As tenants from year to year they cannot be turned out of possession without being served with notice to quit requiring them to quit and deliver possession at the period of the year at which their tenancy commenced, which notice should be so served a reasonable time before the period at which they are required to quit and deliver up possession.

10. They further observe:

No custom has been alleged entitling a landlord in India to dispossess a tenant from year to year, from fasli to fasli, without a previous notice to quit. There is no reason why notice in this country should not be required as in England and Ireland.

11. Section 106 only recognizes two kinds of tenancies, one yearly tenancy and fine other monthly tenancy. There are oases which do not come within the ambit of Section 106 and they are governed by the terms of the contract of tenancy and the present case is one of them.

12. Mr. Krishna Warriar relies upon Kelu v. Ammad Kully [1910] M.W.N. 794, for his position that no notice is required in this case to enable the plaintiff to sue in ejectment. In that case the contention was raised that no proper notice to quit was given. The appellate Court found that the defendant was allowed to hold over and remain in possession after the expiration of the original term of the lease and that it was not shown that notice was dispensed with. The District Judge observed:

The fact that the lease contains a provision that defendant 1 shall surrender on demand does not, I think, deprive him of the right to notice. As no proper notice to quite was given, plaintiff is not entitled to evict defendant 1.

13. Munro and Sankaran Nair, JJ disallowed the contention as regards notice and set aside the judgment of the District Judge. They observed:

Seeing that in Ex. A there is an express provision to surrender on demand, we think there is a contract to the contrary within the meaning of Section 106, T.P. Act.

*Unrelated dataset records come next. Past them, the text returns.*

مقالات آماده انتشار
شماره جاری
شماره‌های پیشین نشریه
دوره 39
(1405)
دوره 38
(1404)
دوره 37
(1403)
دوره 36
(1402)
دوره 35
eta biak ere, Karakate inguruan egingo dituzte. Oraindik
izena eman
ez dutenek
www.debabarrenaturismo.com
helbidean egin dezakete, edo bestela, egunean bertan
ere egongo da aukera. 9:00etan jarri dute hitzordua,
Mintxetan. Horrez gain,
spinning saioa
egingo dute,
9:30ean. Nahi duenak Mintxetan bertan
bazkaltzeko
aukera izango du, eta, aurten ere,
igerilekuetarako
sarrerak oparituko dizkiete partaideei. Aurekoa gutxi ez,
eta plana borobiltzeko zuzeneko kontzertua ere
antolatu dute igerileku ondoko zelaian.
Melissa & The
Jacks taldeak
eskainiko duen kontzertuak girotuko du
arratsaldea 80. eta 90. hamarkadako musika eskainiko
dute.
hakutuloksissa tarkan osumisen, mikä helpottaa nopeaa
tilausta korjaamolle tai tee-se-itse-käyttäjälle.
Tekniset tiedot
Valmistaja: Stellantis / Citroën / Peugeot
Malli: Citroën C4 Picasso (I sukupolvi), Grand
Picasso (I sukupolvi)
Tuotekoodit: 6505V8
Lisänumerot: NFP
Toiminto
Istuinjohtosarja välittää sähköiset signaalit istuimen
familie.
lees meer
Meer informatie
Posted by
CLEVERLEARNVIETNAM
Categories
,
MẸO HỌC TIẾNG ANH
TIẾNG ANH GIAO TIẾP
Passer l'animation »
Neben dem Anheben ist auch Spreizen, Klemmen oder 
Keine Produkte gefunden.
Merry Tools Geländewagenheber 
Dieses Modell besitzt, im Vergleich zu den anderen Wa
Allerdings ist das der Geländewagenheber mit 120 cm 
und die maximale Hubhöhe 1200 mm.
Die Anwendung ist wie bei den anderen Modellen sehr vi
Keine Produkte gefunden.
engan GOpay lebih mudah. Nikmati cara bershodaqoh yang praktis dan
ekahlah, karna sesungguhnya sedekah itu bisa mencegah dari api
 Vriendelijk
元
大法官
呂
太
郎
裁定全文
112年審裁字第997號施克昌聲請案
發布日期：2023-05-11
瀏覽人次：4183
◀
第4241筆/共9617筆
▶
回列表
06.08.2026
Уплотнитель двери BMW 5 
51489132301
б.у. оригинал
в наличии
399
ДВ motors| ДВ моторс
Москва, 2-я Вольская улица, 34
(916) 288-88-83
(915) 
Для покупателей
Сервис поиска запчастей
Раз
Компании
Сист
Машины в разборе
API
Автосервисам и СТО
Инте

14. This is a direct authority for the position that, when there is a contract that the tenant will surrender on demand, no notice is necessary in order to enable the landlord to sue in ejectment. In Mukat Singh v. Misra Paras Ram, : AIR1924All726 it was found that the defendants had taken a lease of the house from plaintiffs on an agreement to pay a rent of Re 1. per mensem. It was contended that the suit was bad for want of notice.

Section 106, T.P. Act, does not require the sending of such a notice where there is con-tract or local law or usage to the contrary. The allegation in the plaint was that the defendants had agreed to vacate the house on demand.... There is no allegation that any term was fixed for the tenancy; and in view of the evidence, which goes to show that the defendants had agreed to vacate the house when the plaintiff wanted, Section 106 cannot be made applicable and the omission to give notice cannot be regarded as fatal to the present suit.

15. It is only in oases where there is no contract as to notice that the provisions of Section 106 would be applicable; but where there is a contract as to giving notice or waiving notice the parties are governed by the terms of the contract and the law enacted in Section 106, T. P. Act, cannot apply. In this case the finding of the lower Court is that one of the terms of the tenancy was that the paramba and Kuzhilkkur chamayams should be surrendered when required; and that being so, no notice was necessary in order to enable the plaintiff to maintain a suit in ejectment. The second appeal fails and is dismissed with costs.